* **TASK**: Output every line of text in the listing below as a numbered list, omitting blank lines and leaving out the pictures.

-- RECORDS FOR THE EXERCISE follows --

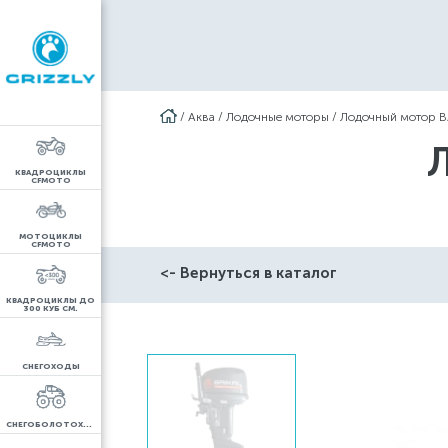
/
Аква
/
Лодочные моторы
/
Лодочный мотор B
КВАДРОЦИКЛЫ
CFMOTO
МОТОЦИКЛЫ
CFMOTO
<- Вернуться в каталог
КВАДРОЦИКЛЫ ДО
300 КУБ СМ.
СНЕГОХОДЫ
СНЕГОБОЛОТОХОДЫ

-- RECORDS FOR THE EXERCISE concluded --

* **OUTPUT FOR THIS TASK**:
1. /
2. Аква
3. /
4. Лодочные моторы
5. /
6. Лодочный мотор B
7. КВАДРОЦИКЛЫ
8. CFMOTO
9. МОТОЦИКЛЫ
10. CFMOTO
11. <- Вернуться в каталог
12. КВАДРОЦИКЛЫ ДО
13. 300 КУБ СМ.
14. СНЕГОХОДЫ
15. СНЕГОБОЛОТОХОДЫ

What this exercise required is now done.